### Material for the task
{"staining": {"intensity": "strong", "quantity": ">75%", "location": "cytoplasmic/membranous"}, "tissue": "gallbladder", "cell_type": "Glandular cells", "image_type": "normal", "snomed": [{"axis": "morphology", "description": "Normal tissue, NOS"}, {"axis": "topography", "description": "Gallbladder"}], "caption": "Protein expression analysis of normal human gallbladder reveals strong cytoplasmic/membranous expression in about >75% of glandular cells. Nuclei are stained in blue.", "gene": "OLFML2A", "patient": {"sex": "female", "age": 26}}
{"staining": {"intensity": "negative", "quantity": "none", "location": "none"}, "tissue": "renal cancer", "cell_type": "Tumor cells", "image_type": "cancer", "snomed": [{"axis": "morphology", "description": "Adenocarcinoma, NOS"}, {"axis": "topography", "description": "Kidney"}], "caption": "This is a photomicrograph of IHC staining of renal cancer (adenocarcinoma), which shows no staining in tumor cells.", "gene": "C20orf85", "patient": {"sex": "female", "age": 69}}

---

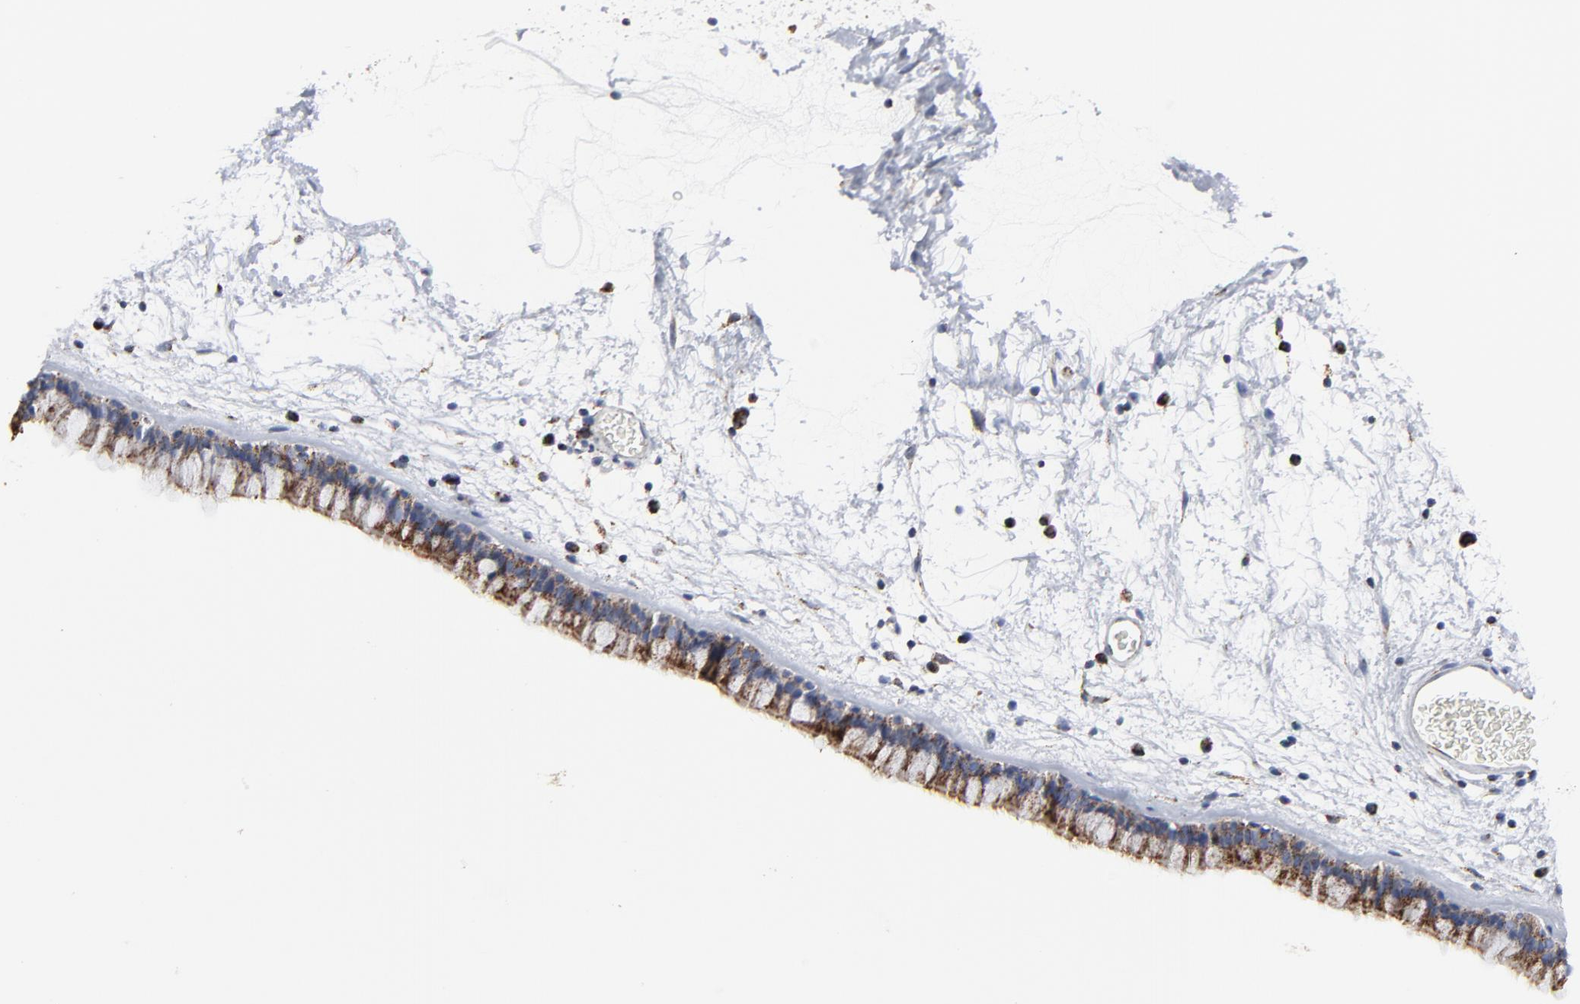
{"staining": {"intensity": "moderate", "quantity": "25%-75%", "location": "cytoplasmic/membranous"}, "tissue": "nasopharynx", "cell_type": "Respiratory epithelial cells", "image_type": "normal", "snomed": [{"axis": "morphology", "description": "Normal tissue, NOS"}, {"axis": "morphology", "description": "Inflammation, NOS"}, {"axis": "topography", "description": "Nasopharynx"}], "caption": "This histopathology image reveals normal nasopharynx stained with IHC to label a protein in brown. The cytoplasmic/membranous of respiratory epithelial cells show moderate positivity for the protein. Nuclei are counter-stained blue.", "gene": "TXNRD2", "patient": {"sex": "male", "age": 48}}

### Problem to solve
Track down every line of the material containing the string "reveals", and copy it.

### Response below
{"staining": {"intensity": "strong", "quantity": ">75%", "location": "cytoplasmic/membranous"}, "tissue": "gallbladder", "cell_type": "Glandular cells", "image_type": "normal", "snomed": [{"axis": "morphology", "description": "Normal tissue, NOS"}, {"axis": "topography", "description": "Gallbladder"}], "caption": "Protein expression analysis of normal human gallbladder reveals strong cytoplasmic/membranous expression in about >75% of glandular cells. Nuclei are stained in blue.", "gene": "OLFML2A", "patient": {"sex": "female", "age": 26}}
{"staining": {"intensity": "moderate", "quantity": "25%-75%", "location": "cytoplasmic/membranous"}, "tissue": "nasopharynx", "cell_type": "Respiratory epithelial cells", "image_type": "normal", "snomed": [{"axis": "morphology", "description": "Normal tissue, NOS"}, {"axis": "morphology", "description": "Inflammation, NOS"}, {"axis": "topography", "description": "Nasopharynx"}], "caption": "This histopathology image reveals normal nasopharynx stained with IHC to label a protein in brown. The cytoplasmic/membranous of respiratory epithelial cells show moderate positivity for the protein. Nuclei are counter-stained blue.", "gene": "TXNRD2", "patient": {"sex": "male", "age": 48}}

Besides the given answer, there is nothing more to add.